December. Happy as a horse

shoulder-high in paddocks of grass,

come grasp the essence of this place.

Sort it out. You could do worse.

And don’t think you’ll simply traipse

the landscape, snacking on fine food,

there is no way you can escape

dialogue with the residents.

West of the Great Western Tiers,

“We’ve always done things that way, here”

masks a sensitivity

that can take strange forms: a too-high

voltage on an electric fence

(e.g.) shocks the cows. Can’t have that.

So pay close heed to what you’re told,

there is no room for idle chat.

They watch what you buy: avoid cheese

factories.
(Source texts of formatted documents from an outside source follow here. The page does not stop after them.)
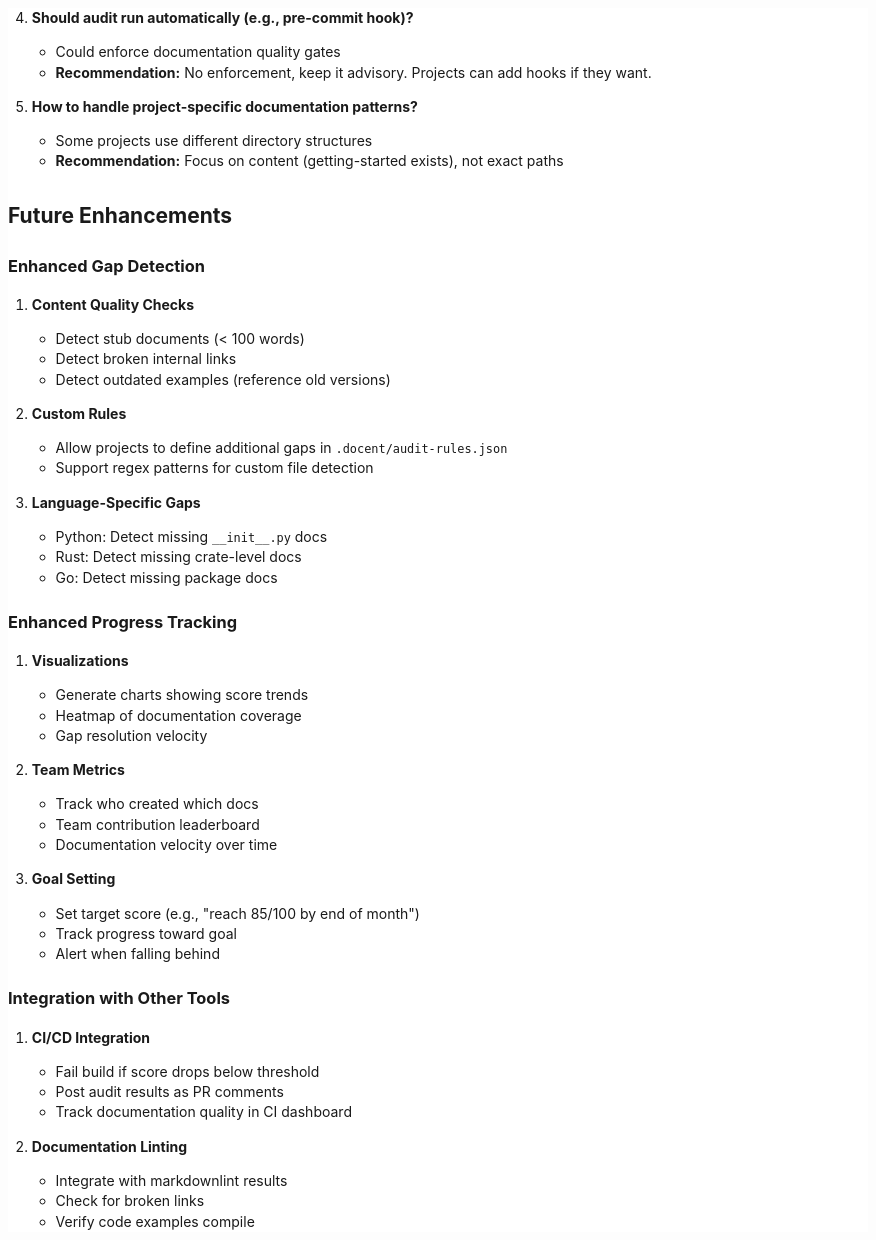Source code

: 4. **Should audit run automatically (e.g., pre-commit hook)?**
   - Could enforce documentation quality gates
   - **Recommendation:** No enforcement, keep it advisory. Projects can add hooks if they want.

5. **How to handle project-specific documentation patterns?**
   - Some projects use different directory structures
   - **Recommendation:** Focus on content (getting-started exists), not exact paths

## Future Enhancements

### Enhanced Gap Detection

1. **Content Quality Checks**
   - Detect stub documents (< 100 words)
   - Detect broken internal links
   - Detect outdated examples (reference old versions)

2. **Custom Rules**
   - Allow projects to define additional gaps in `.docent/audit-rules.json`
   - Support regex patterns for custom file detection

3. **Language-Specific Gaps**
   - Python: Detect missing `__init__.py` docs
   - Rust: Detect missing crate-level docs
   - Go: Detect missing package docs

### Enhanced Progress Tracking

1. **Visualizations**
   - Generate charts showing score trends
   - Heatmap of documentation coverage
   - Gap resolution velocity

2. **Team Metrics**
   - Track who created which docs
   - Team contribution leaderboard
   - Documentation velocity over time

3. **Goal Setting**
   - Set target score (e.g., "reach 85/100 by end of month")
   - Track progress toward goal
   - Alert when falling behind

### Integration with Other Tools

1. **CI/CD Integration**
   - Fail build if score drops below threshold
   - Post audit results as PR comments
   - Track documentation quality in CI dashboard

2. **Documentation Linting**
   - Integrate with markdownlint results
   - Check for broken links
   - Verify code examples compile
They mustn’t ask

“Are you mainlanders?”, that easy

stigma by which they sort the world.

Wear disguise since you need to fit,

dress down, put on two or three shirts

one on another, hanging out;

no corduroys or chunky knits,

that’s what they sell to mainland folk

(“Mainlanders never get the joke”).

Once you plunge into the first

rippling, cultivated hills

rolling back from the ragged coast

note how a certain smugness fills

their fields with strange potato plants

—Dutch Creams, Bismarcks, Kennebecs—

hallucinatory pink poppies

(“Better than Afghanistan’s”)

and they can tell fields from paddocks

(There’s a difference? “It is this:

fields feed humans, paddocks feed cows.”)

Don’t be fooled by rows of crazy

flowers, extravagantly sown

between the paddocks and the road

—rock roses, real roses, daisies,

King Solomon’s fishing rod—

they celebrate subjugation.

While you yearn for bluffs and crags

History still lurks deep within

everything they say and do.

Once they massacred the blacks

by various means; now they set

about the wild landscape and

plainly haven’t finished yet.

They will drop old growth, then plant

more trees and cut them down too

in a chaos of stumps and limbs

waiting to be burnt before

another mad planting begins.

I should stop at this point, lest

you think I exaggerate. More

awaits you than I could list,

go and discover it. Good luck.

And while you dodge the timber trucks

laden with prey, here’s some advice:

if you should meet other cars

keep your hands locked on the wheel,

make eye contact, lift one knuckle.

At least they greet you as you pass.